• **MATERIAL FOR THIS EXERCISE**
%%

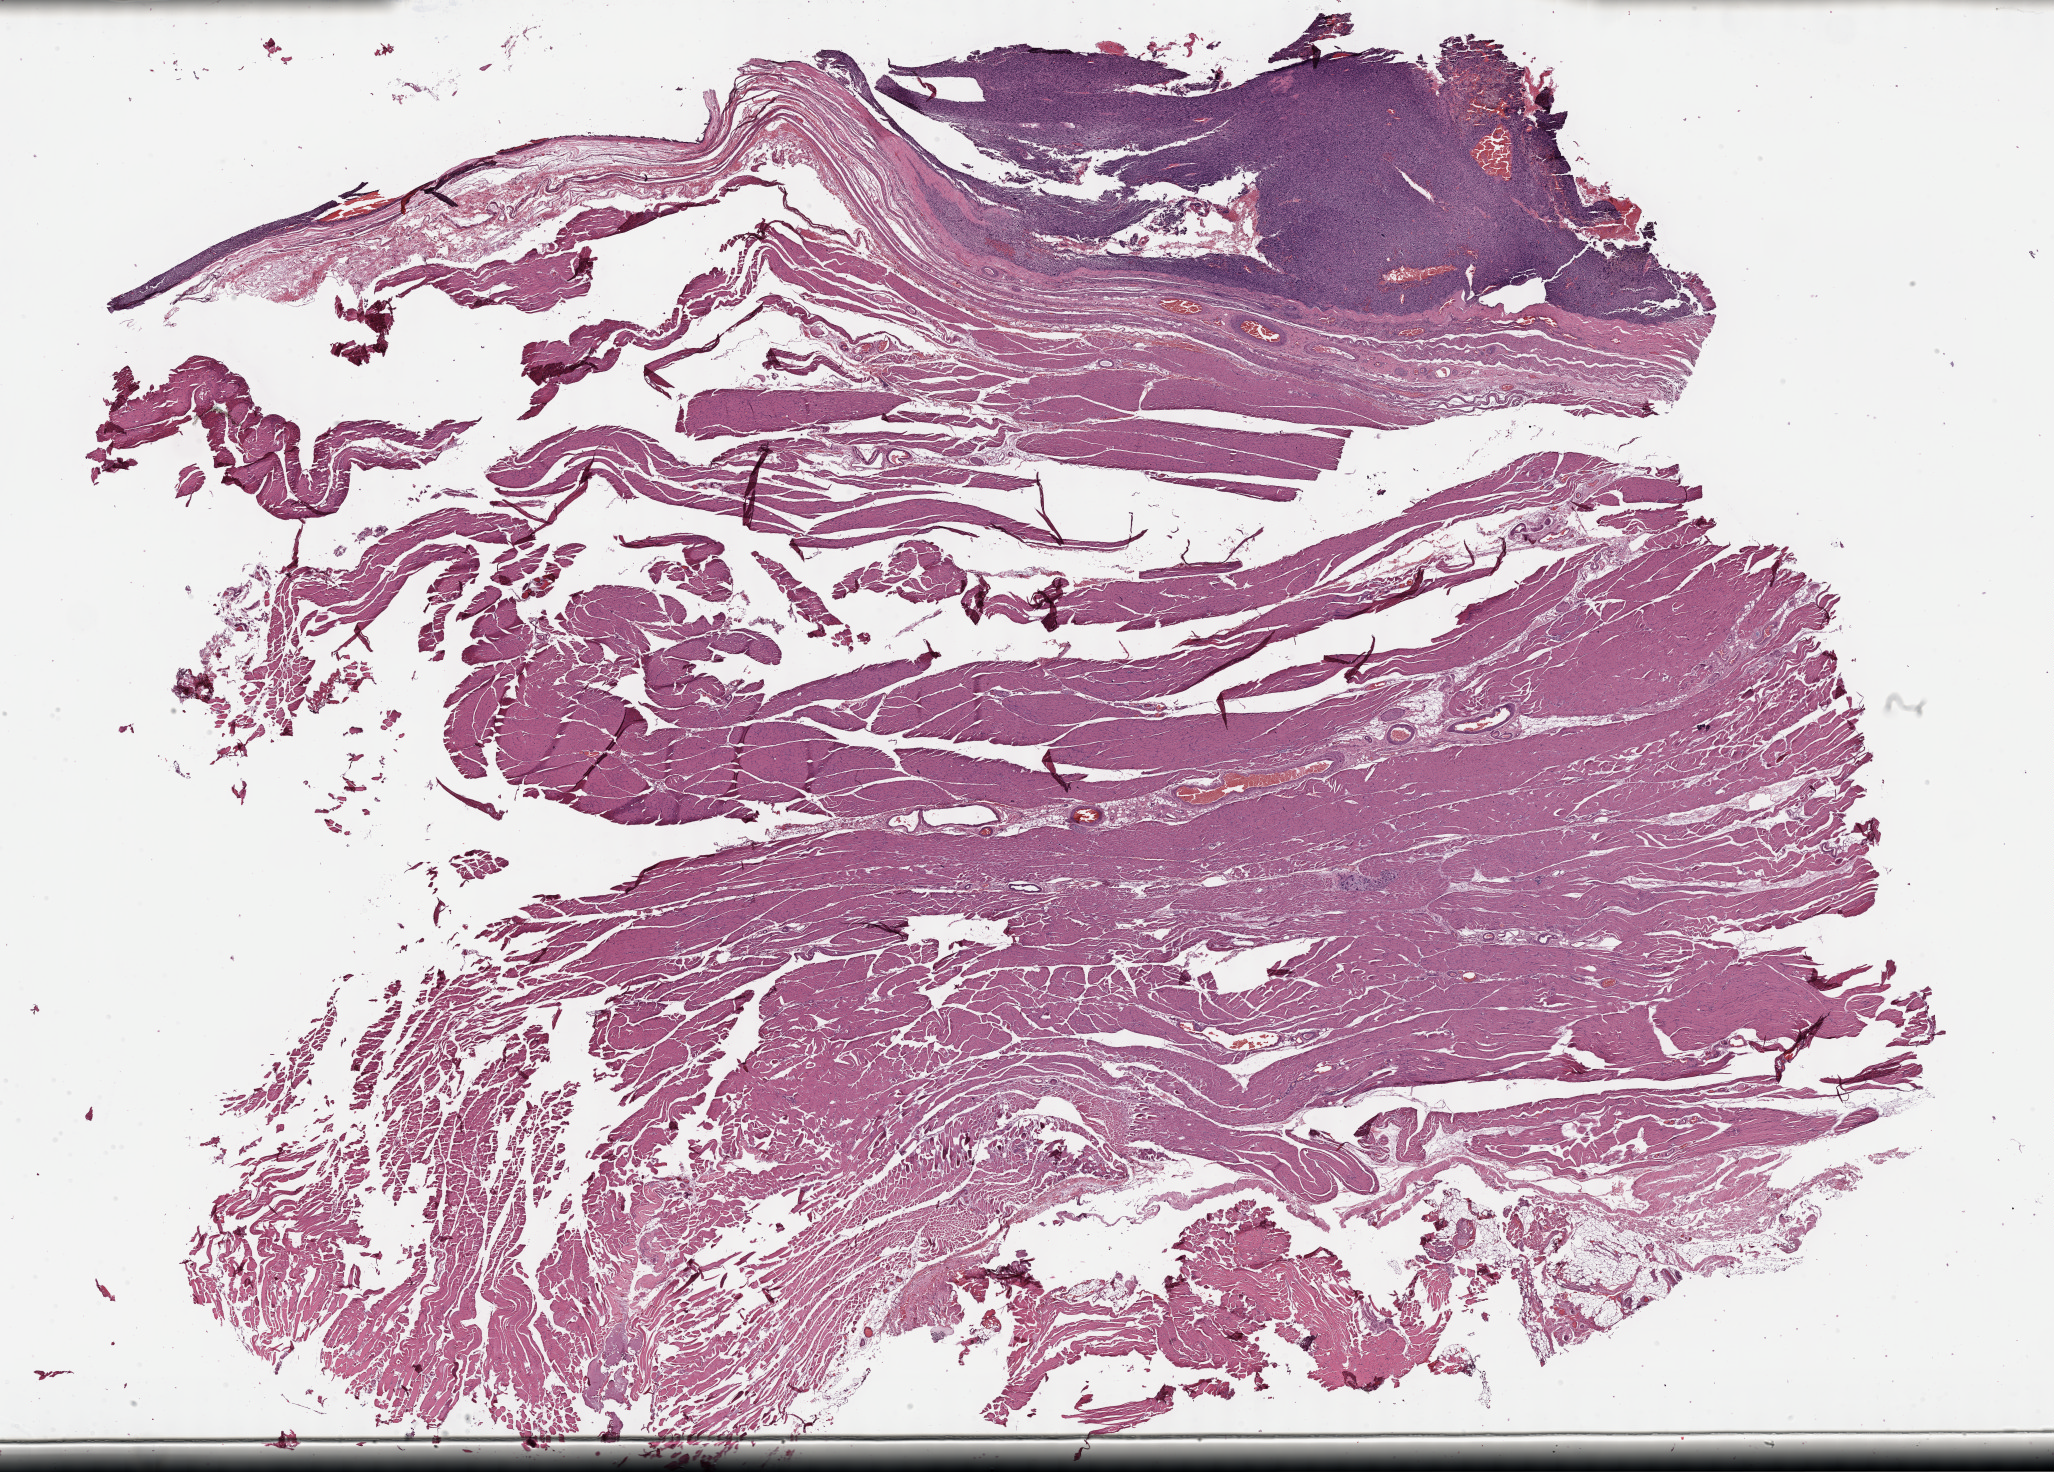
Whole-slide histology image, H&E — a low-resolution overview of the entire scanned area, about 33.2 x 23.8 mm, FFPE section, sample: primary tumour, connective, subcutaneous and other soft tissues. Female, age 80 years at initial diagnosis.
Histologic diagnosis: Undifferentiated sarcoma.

%%
%%

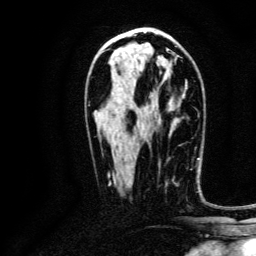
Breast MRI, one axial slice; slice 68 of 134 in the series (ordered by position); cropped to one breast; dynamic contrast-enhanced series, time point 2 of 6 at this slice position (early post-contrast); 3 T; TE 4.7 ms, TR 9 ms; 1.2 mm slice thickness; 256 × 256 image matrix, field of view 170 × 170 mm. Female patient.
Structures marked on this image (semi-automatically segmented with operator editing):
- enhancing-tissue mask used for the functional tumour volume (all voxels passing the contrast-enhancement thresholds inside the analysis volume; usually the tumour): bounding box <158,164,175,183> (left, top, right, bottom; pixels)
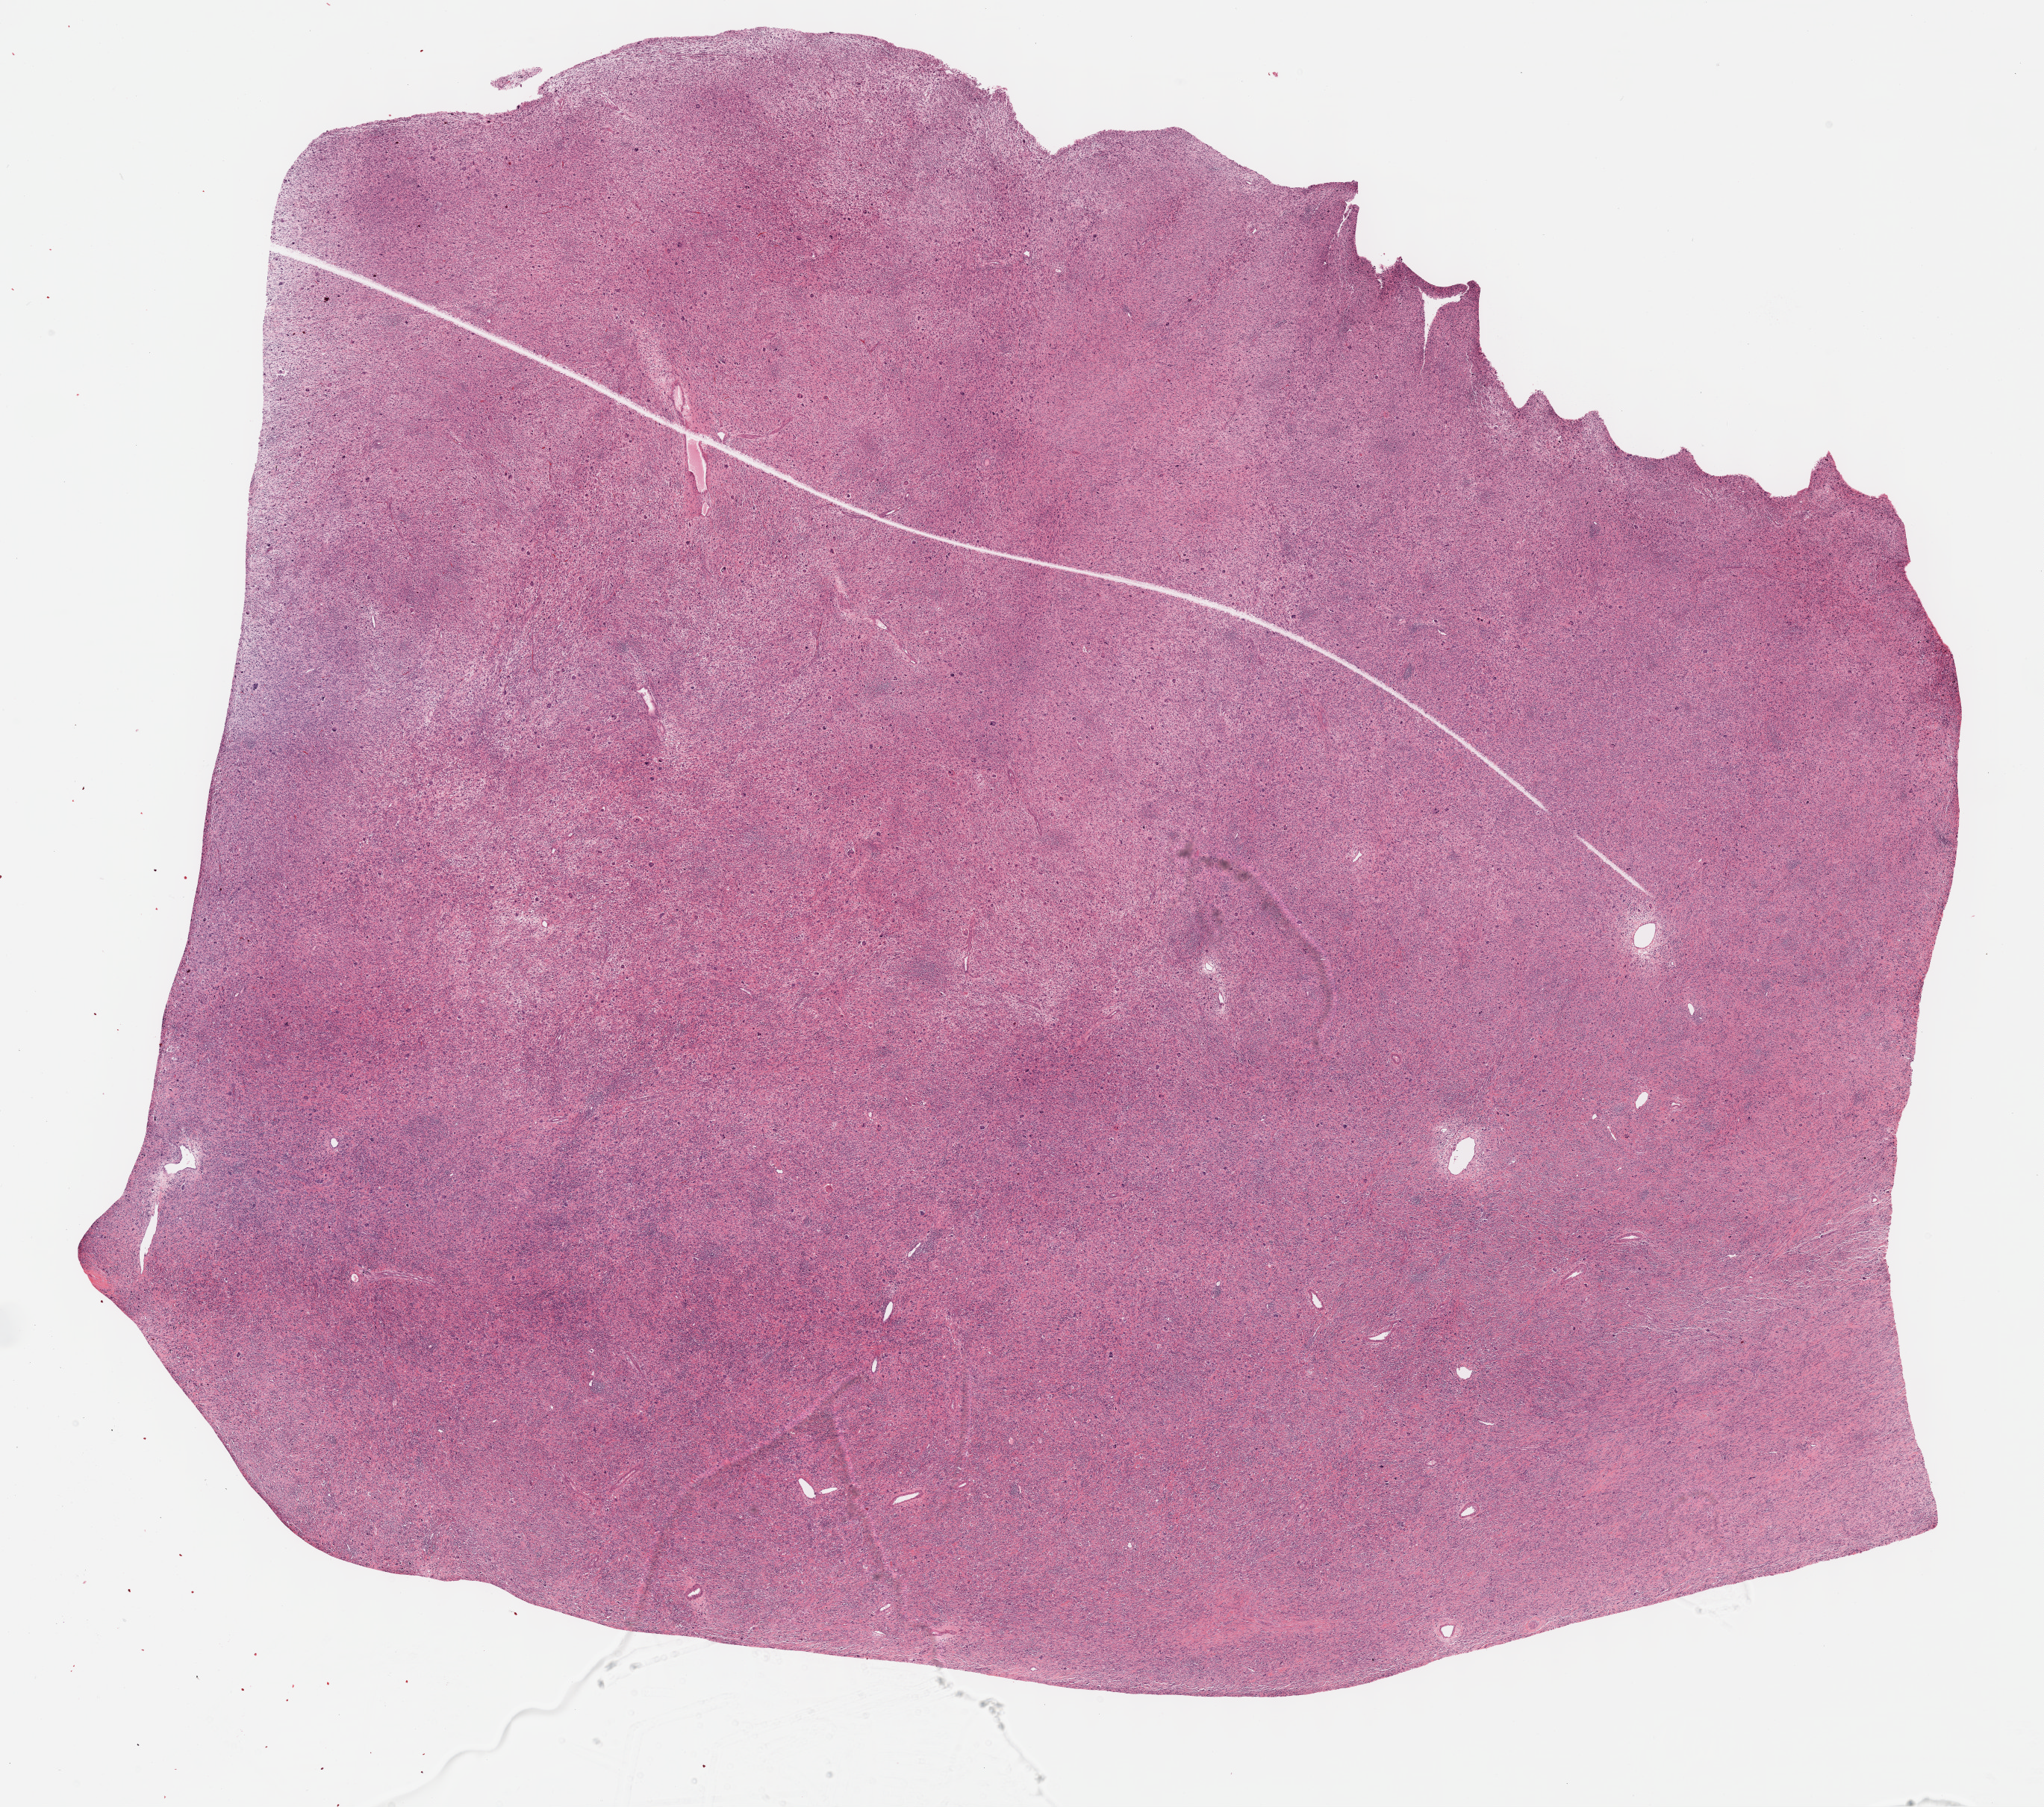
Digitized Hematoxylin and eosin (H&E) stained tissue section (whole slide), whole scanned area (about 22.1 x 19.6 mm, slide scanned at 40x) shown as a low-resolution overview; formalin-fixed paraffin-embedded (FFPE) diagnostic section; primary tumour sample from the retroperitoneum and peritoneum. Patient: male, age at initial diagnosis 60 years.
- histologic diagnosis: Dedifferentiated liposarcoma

%%

• **PROBLEM TO SOLVE**
In the entries above, the lines between the one holding "Whole-slide histology image, H&E" and the one holding "Histologic diagnosis: Undifferentiated", inclusive, are to be printed exactly as written, and those alone.

• **SOLUTION**
Whole-slide histology image, H&E — a low-resolution overview of the entire scanned area, about 33.2 x 23.8 mm, FFPE section, sample: primary tumour, connective, subcutaneous and other soft tissues. Female, age 80 years at initial diagnosis.
Histologic diagnosis: Undifferentiated sarcoma.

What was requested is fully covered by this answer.